*Assignment*: Copy out the lines of the rows word for word, from the line containing "Open and watch videos in all popular formats" through the line containing "Recently Added", both included. Leave the pictures out.

*Supplied data*:
○ ○ ○ ○ ○
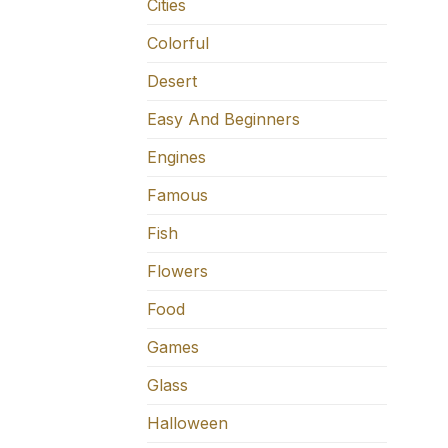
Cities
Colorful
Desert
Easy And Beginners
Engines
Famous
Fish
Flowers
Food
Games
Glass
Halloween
○ ○ ○ ○ ○
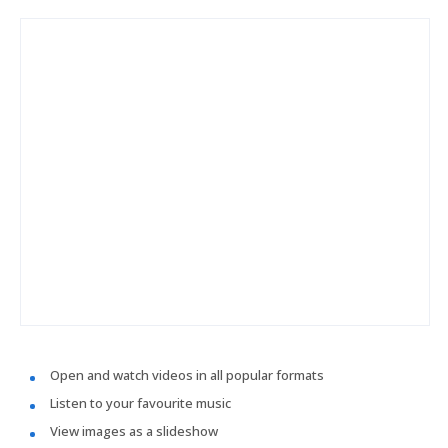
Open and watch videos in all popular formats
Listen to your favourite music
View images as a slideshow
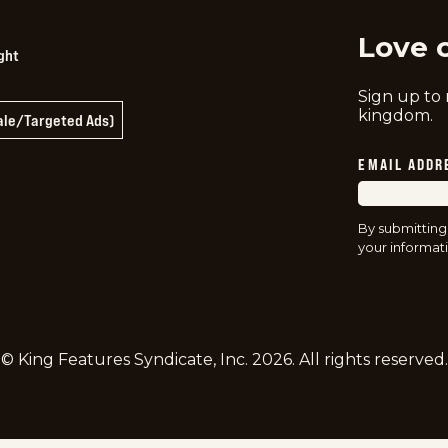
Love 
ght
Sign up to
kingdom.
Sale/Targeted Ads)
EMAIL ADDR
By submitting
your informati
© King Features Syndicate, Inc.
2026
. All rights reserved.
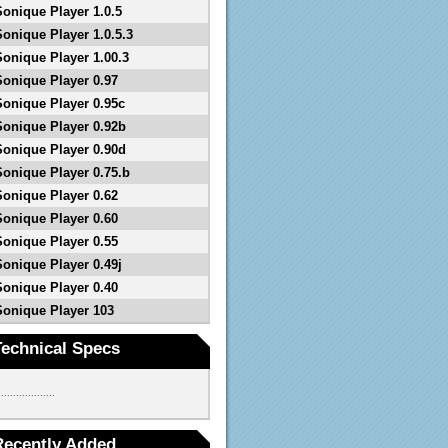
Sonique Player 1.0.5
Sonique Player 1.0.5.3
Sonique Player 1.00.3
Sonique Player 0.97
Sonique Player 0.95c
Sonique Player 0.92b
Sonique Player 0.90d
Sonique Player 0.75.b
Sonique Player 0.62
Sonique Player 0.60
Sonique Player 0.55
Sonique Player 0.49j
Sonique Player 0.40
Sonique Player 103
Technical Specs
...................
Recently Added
○ ○ ○ ○ ○
*Result for this task*:
Open and watch videos in all popular formats
Listen to your favourite music
View images as a slideshow
Love 
ght
Sign up to
kingdom.
Sale/Targeted Ads)
EMAIL ADDR
By submitting
your informati
© King Features Syndicate, Inc.
2026
. All rights reserved.
Sonique Player 1.0.5
Sonique Player 1.0.5.3
Sonique Player 1.00.3
Sonique Player 0.97
Sonique Player 0.95c
Sonique Player 0.92b
Sonique Player 0.90d
Sonique Player 0.75.b
Sonique Player 0.62
Sonique Player 0.60
Sonique Player 0.55
Sonique Player 0.49j
Sonique Player 0.40
Sonique Player 103
Technical Specs
...................
Recently Added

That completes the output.